Marlis stopped. When we reached her, she was standing next to another door, this one made entirely of rose brambles. It was clearly Ceres’ work, and Marlis was just as clearly unhappy about the idea of opening it. There was no doorknob or keyhole.
I’d seen doors like that one before. Blind Michael—Ceres’ father—had used them in his stables, probably courtesy of his wife, Acacia, who was the Firstborn of both the Dryads and the Blodynbryd. “Does it need your blood, specifically, or will any blood do to open it?” I asked.
Marlis jumped, like she had forgotten that we were there. “Any blood will do,” she said. She was speaking in a normal conversational tone now: apparently, we had moved outside the sphere of the King’s surveillance. That, or we had moved deep enough into his trap that she no longer needed to pretend to be quiet. “Only a member of our family can open the door to the tunnel, but Aunt Ceres’ roses are less picky. They don’t care who bleeds for them.”
Behind me, Tybalt sighed. I smirked. He was clearly anticipating my next move, and while he didn’t approve, he wasn’t going to stop me.
“Let me,” I said, and reached into the brambles. As I had halfway expected, they writhed, repositioning themselves around my hand, before driving their thorns like needles into my skin.
Healing quickly doesn’t mean I don’t feel pain. If anything, it means the opposite. I don’t get nerve damage and I don’t build up scar tissue: I can recover so fast from an injury that I experience it again for the first time while it’s still ongoing. It seems like a blessing, and it has been, in a great many ways—I would never have been able to live this long if it weren’t for the fact that I can bounce back from things that should by all rights have killed me. But sometimes, when it seems like the pain is never going to end, I wish I’d gotten a different suite of magical talents from my mother. Like the power to avoid situations that end with me willingly jamming my arm into a door made entirely from animate, apparently angry rose briars.

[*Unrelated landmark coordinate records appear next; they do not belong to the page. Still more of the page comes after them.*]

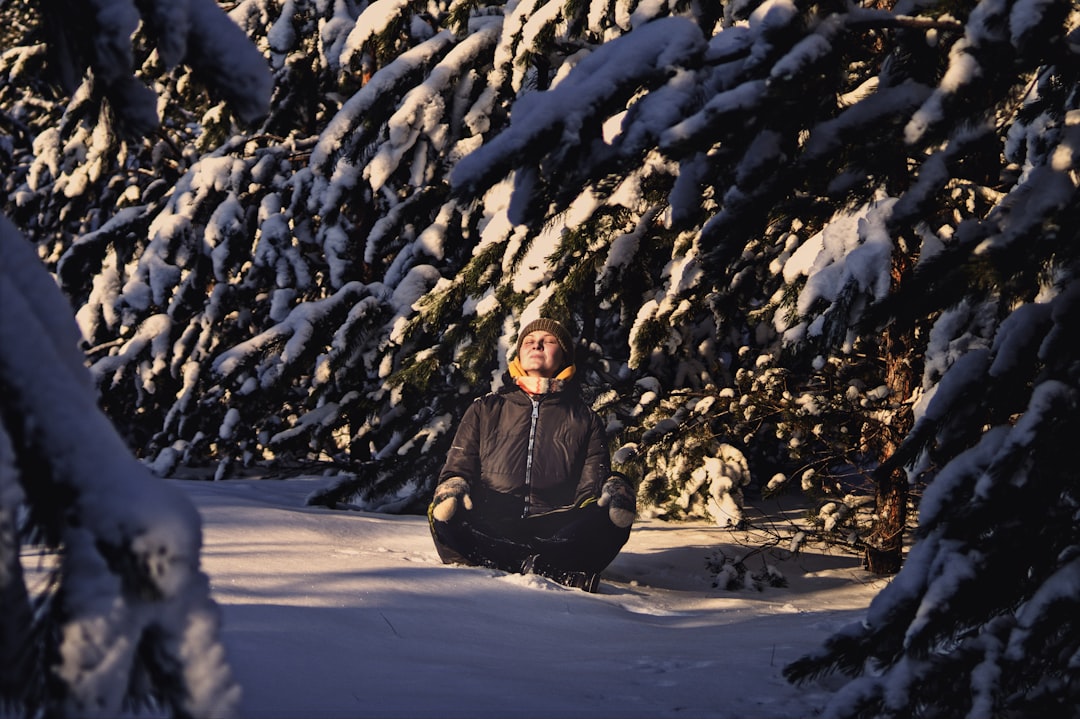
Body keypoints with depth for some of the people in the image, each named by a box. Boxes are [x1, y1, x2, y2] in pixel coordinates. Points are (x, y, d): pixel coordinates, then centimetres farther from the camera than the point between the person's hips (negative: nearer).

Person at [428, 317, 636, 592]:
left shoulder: (585, 420, 23)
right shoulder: (484, 410, 24)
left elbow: (591, 487, 14)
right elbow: (458, 468, 18)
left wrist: (615, 493, -12)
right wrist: (452, 488, -8)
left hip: (556, 532, 0)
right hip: (489, 530, 0)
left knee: (613, 519, -32)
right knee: (444, 514, -34)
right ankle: (562, 571, -44)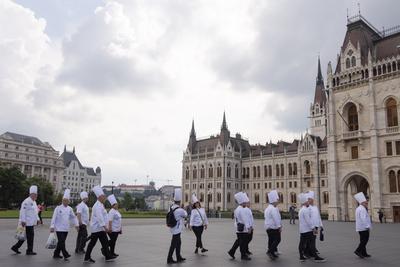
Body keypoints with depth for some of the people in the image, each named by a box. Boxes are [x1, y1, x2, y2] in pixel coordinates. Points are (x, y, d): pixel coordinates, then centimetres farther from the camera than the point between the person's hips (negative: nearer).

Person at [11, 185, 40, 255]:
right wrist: (23, 221, -23)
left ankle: (15, 247, 25)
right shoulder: (26, 201, -15)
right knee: (30, 236, -3)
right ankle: (29, 250, 7)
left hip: (32, 223, 10)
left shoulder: (34, 202, 17)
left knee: (25, 236, 15)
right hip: (28, 223, -10)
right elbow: (22, 211, -20)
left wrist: (37, 219, 17)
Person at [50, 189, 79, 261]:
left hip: (66, 229, 5)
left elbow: (73, 217, 13)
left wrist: (76, 224, 6)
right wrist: (52, 226, -13)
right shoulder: (58, 208, -7)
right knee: (61, 242, -10)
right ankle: (65, 255, -7)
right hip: (59, 228, -5)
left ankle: (56, 254, 24)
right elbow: (54, 217, -9)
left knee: (61, 242, 11)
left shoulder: (70, 209, 6)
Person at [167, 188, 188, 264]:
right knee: (174, 245, 5)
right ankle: (169, 259, 15)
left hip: (173, 228, 8)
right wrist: (184, 210, 13)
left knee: (178, 243, 20)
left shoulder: (171, 207, -4)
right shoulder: (180, 210, -25)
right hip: (177, 229, -8)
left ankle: (179, 258, 32)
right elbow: (185, 215, -4)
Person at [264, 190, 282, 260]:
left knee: (271, 240, 12)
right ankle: (270, 251, -13)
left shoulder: (267, 208, 15)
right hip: (273, 228, -10)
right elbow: (276, 219, -21)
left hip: (268, 227, 10)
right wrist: (279, 227, -16)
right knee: (277, 239, -7)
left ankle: (272, 254, 17)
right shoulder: (273, 209, -17)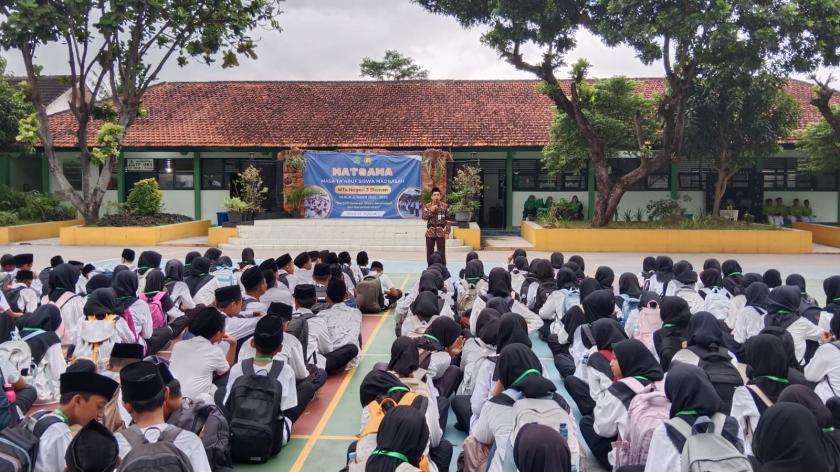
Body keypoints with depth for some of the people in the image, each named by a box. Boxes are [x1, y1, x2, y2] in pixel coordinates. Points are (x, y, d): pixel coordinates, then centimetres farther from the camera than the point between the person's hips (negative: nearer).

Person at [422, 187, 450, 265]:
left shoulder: (445, 206, 2)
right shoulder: (427, 206, 4)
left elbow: (447, 220, 2)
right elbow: (424, 217, -7)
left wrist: (447, 232, -3)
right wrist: (431, 210, -18)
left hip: (441, 232, -1)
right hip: (430, 232, 1)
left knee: (441, 253, -2)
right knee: (429, 252, 7)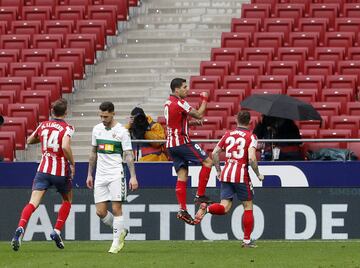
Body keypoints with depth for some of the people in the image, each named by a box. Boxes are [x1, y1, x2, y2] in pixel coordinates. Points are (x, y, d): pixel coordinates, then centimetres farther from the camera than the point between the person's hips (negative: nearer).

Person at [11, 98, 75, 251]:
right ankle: (57, 232, 12)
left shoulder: (43, 125, 8)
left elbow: (29, 141, 23)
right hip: (61, 172, -2)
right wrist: (72, 164, -10)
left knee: (33, 203, -8)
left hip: (43, 170, 2)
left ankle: (20, 229, -33)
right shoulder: (67, 128, -6)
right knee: (67, 201, 24)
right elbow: (65, 147, -24)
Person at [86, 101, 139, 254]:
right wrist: (89, 175, 17)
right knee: (100, 211, 0)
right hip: (100, 175, 5)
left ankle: (117, 241, 1)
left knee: (116, 208, -7)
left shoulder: (121, 131, -7)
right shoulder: (97, 129, 10)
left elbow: (129, 155, -8)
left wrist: (133, 177, -15)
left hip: (116, 174, -5)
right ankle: (120, 231, 22)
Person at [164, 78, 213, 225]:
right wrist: (204, 99, 5)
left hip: (171, 144, 9)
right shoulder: (179, 103, -14)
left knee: (182, 175, 6)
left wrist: (191, 122, 15)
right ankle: (200, 195, -3)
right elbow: (199, 114, -10)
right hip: (182, 142, -9)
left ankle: (182, 209, -2)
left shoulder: (168, 103, 15)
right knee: (207, 162, -1)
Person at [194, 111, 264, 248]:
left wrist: (218, 170, 21)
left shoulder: (228, 134, 10)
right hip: (241, 175, -4)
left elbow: (214, 153, 10)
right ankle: (247, 240, 11)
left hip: (226, 174, 4)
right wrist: (258, 174, -3)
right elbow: (251, 158, -17)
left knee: (224, 208, 3)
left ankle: (206, 208, -27)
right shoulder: (251, 137, -4)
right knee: (248, 206, 10)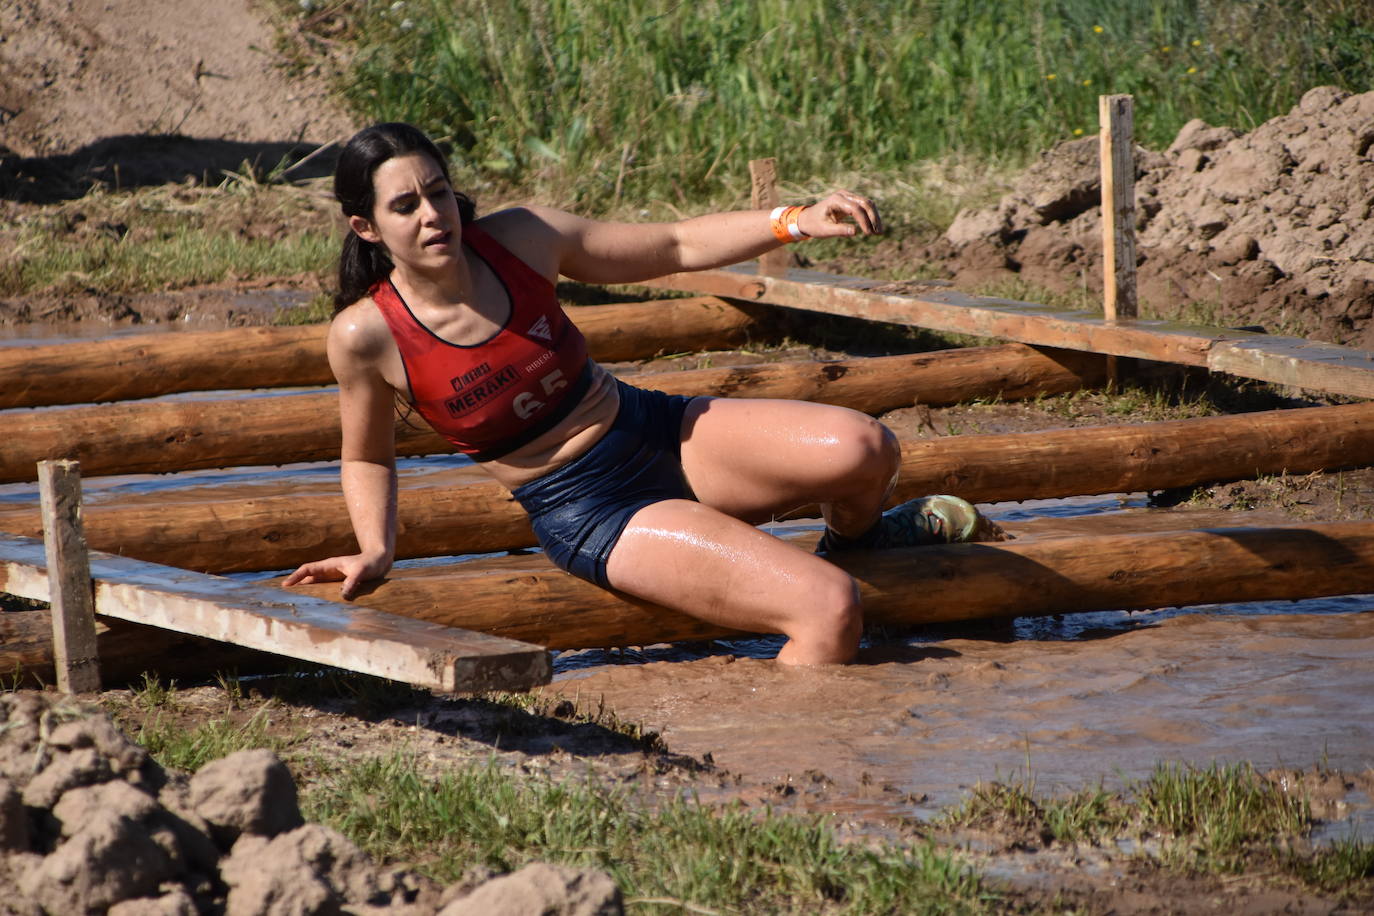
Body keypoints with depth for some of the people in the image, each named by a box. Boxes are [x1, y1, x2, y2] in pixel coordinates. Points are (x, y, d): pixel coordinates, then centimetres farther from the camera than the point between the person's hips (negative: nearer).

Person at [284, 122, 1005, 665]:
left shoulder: (519, 238, -5)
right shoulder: (365, 335, -12)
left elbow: (674, 247, 4)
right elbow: (368, 457, 7)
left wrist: (797, 221, -8)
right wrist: (375, 550, -10)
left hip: (661, 432, 5)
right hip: (587, 517, -4)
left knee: (861, 447, -21)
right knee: (829, 609, -25)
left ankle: (855, 534, 14)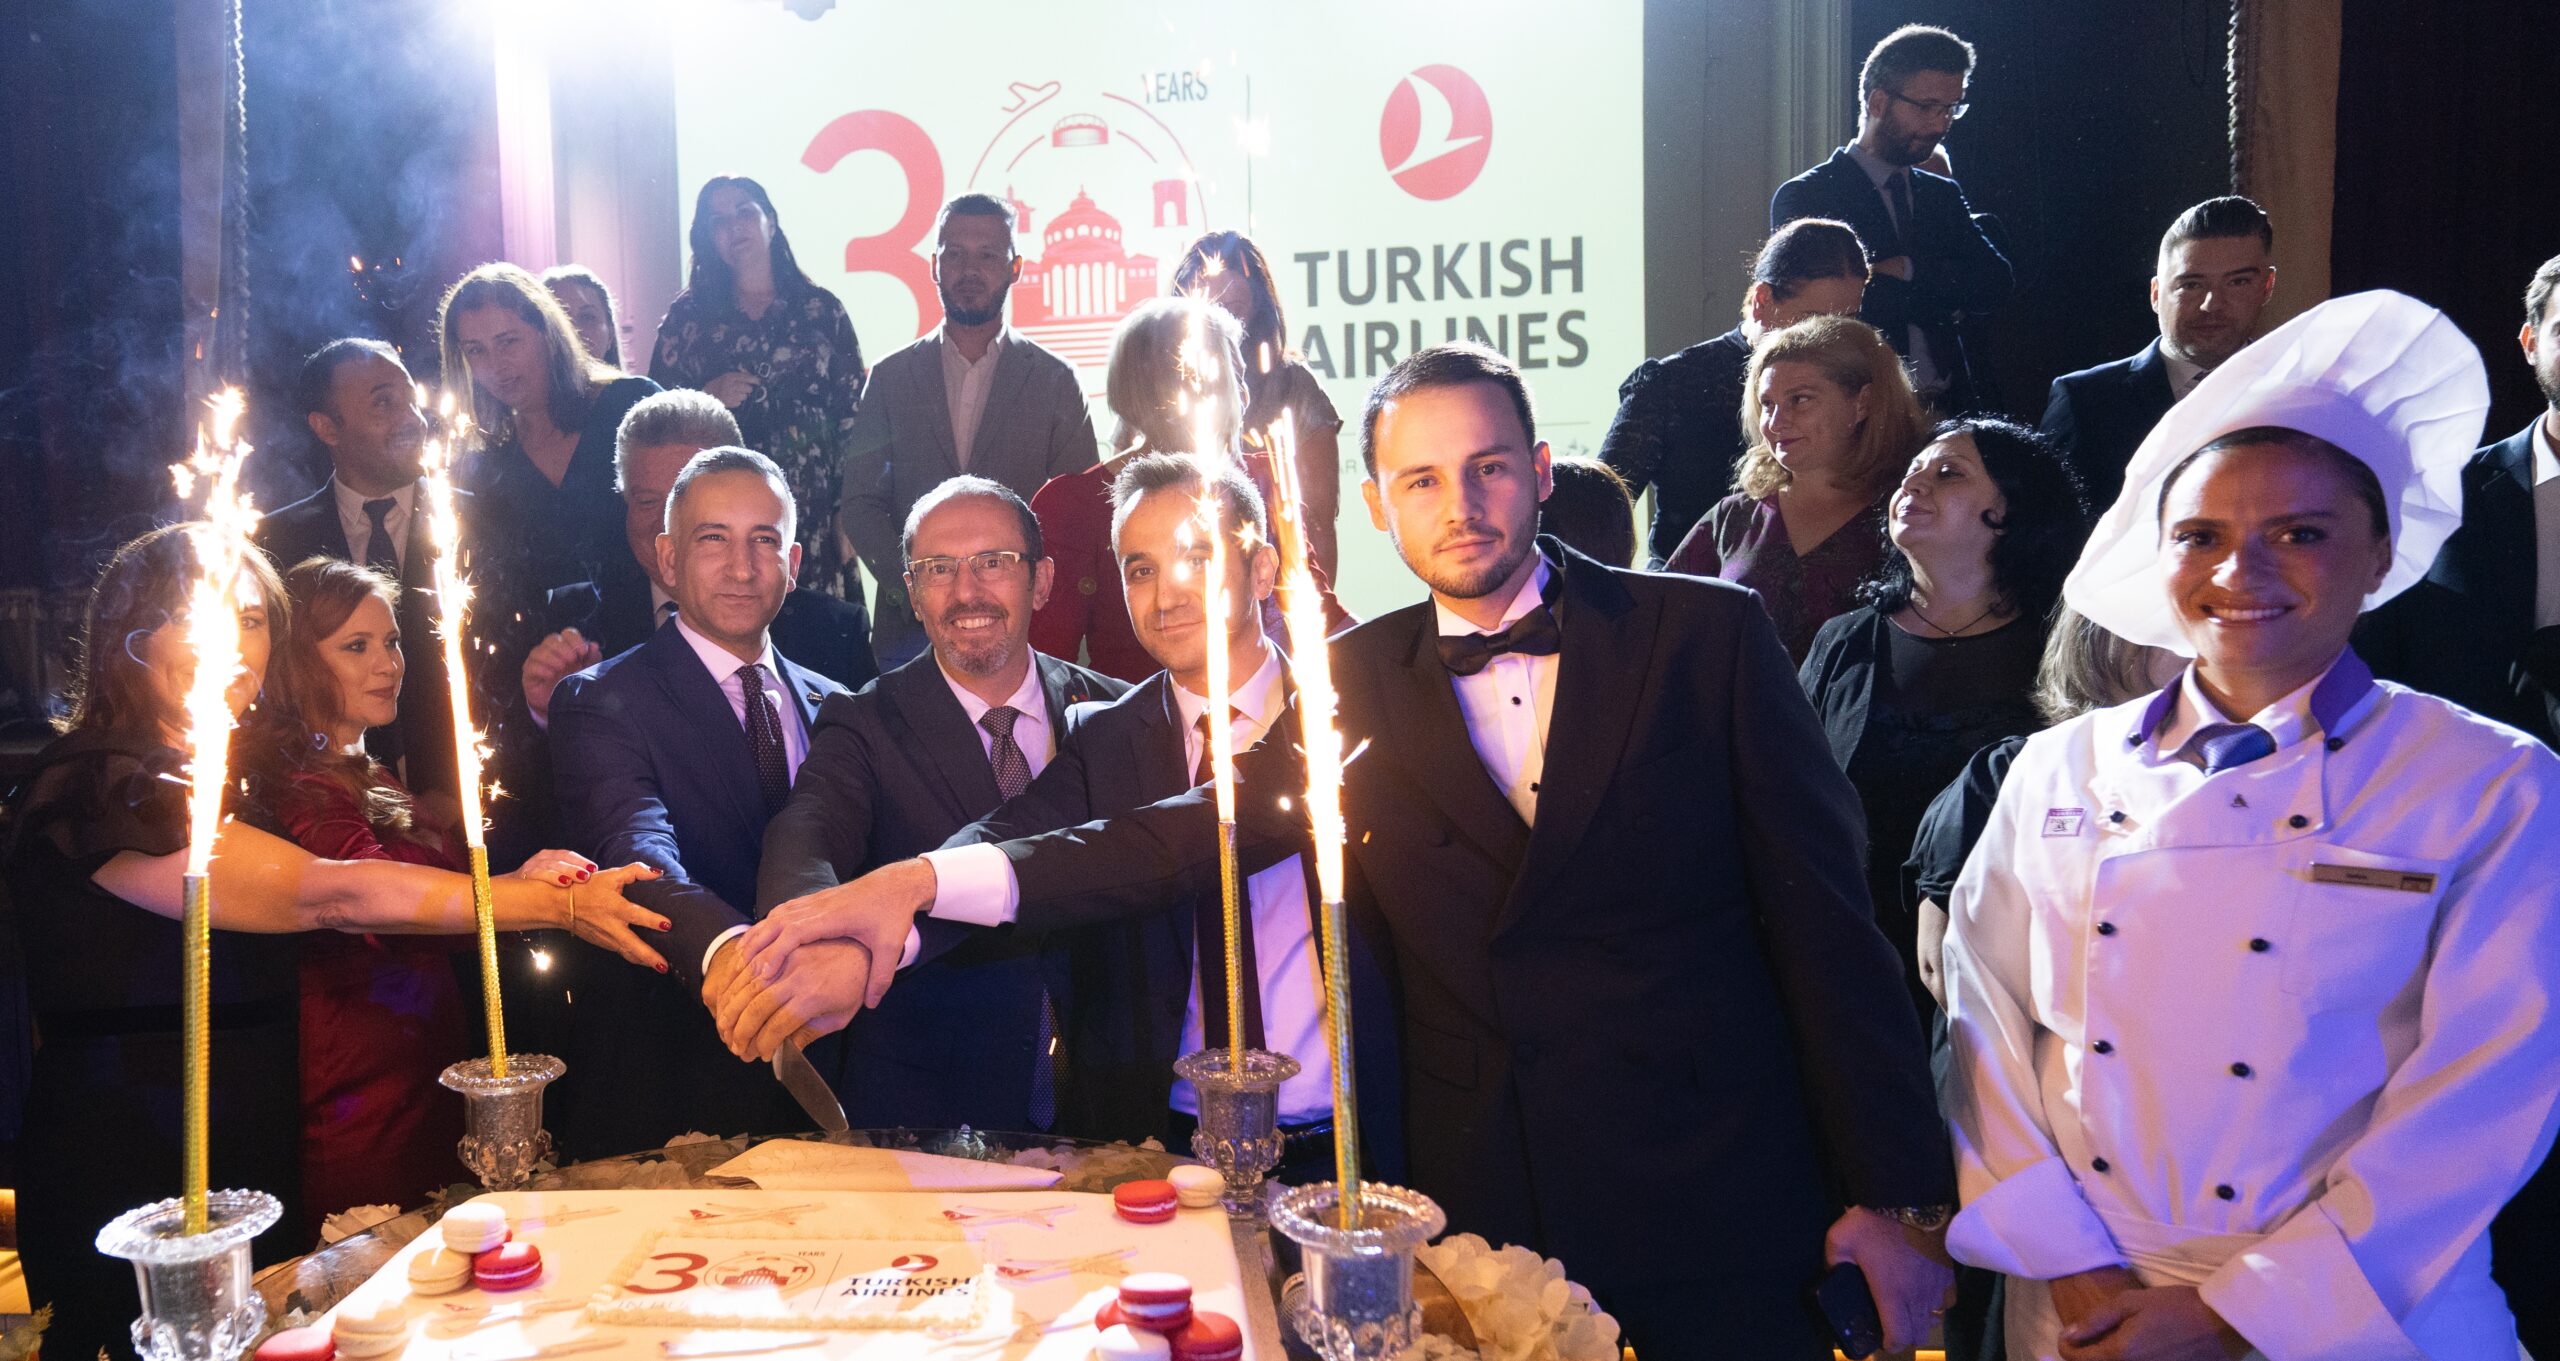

The thorns bit into my flesh until it felt like they were touching the bone. I gritted my teeth, asking, “Does it always do this?” I tried to keep my voice from shaking. If Tybalt or Quentin decided I was in trouble, they might come into range of the door. I didn’t need to deal with multiple people being attacked by the architecture.
Marlis didn’t answer with words. She just raised her arm and rolled down her sleeve, showing me the hundreds of tiny white scars pocking her skin. Some of them were old and almost faded, while others were glossy and as pale as birch bark.